When we make the specific effort to tell a positive story about our weight, a story based on our genuine desires, our external experience will eventually conform to this story. If we make the effort to regularly tell a story about losing twenty pounds, we will lose body weight — maybe less than twenty pounds, maybe more, but the loss will come. Most people will solidly reject the idea that we can literally change our external experience based upon our mental focus, but I submit that you are already doing it.
The majority of people are typically unaware of their thought processes: they are moving along in something like a subconscious daze as their mind produces an incessant stream of chatter output. If we were to wake up to this output, to consciously listen to it, we would find that much of it is quite pessimistic and toxic… AND that our life experience tends to mimic it very, very closely.
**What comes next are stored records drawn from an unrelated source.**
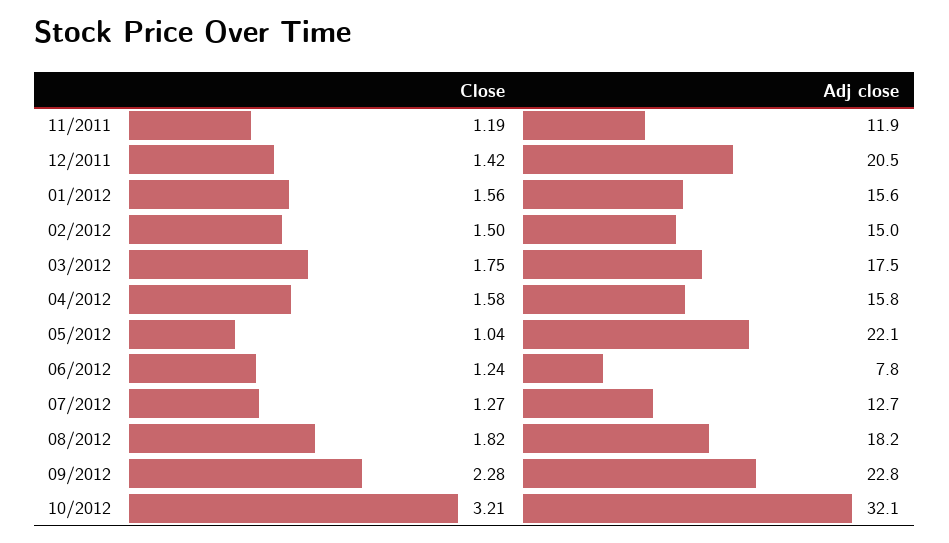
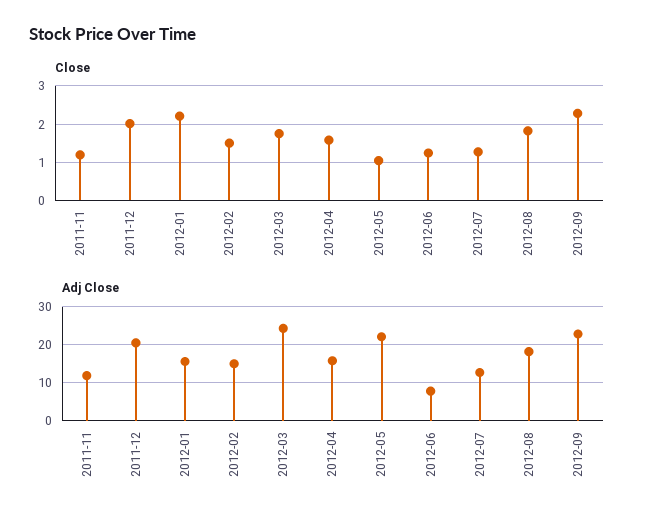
  {
    "Close": {
      "11/2011": 1.19,
-     "12/2011": 1.42,
+     "12/2011": 2,
-     "01/2012": 1.56,
+     "01/2012": 2.2,
      "02/2012": 1.5,
      "03/2012": 1.75,
      "04/2012": 1.58,
      "05/2012": 1.04,
      "06/2012": 1.24,
      "07/2012": 1.27,
      "08/2012": 1.82,
-     "09/2012": 2.28,
+     "09/2012": 2.28
-     "10/2012": 3.21
    },
    "Adj close": {
      "11/2011": 11.9,
      "12/2011": 20.5,
      "01/2012": 15.6,
      "02/2012": 15,
-     "03/2012": 17.5,
+     "03/2012": 24,
      "04/2012": 15.8,
      "05/2012": 22.1,
      "06/2012": 7.8,
      "07/2012": 12.7,
      "08/2012": 18.2,
-     "09/2012": 22.8,
+     "09/2012": 22.8
-     "10/2012": 32.1
    }
  }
People with unhappy life circumstances — whether it be excess body weight or money lack or something else — typically tell a mental story over and over and over that reinforces their condition.
I’m fat. I need to lose twenty pounds. I’m a blob. I’m going to have a heart attack if I don’t lose weight. I look awful carrying all this weight around.
And on and on and on. It almost never occurs to us that we aren’t reporting the story of our lives through this mental output, we’re actually — and literally — creating the story of our lives. Consider this quote:
For as he thinketh in his heart, so is he.
This core meaning of this quote — the quote is from the Bible but the essence of it is found in a variety of writings, religious and not — speaks to a notion that is found in countless teachings, some ancient and some fairly modern. The extremely popular book Think And Grow Rich (published in 1937) and the equally popular movie The Secret (released in 2006) are based almost entirely on this notion, which is that we create our reality through the mental stories we tell.
Is this a valid notion? Why not try the plan above and see for yourself.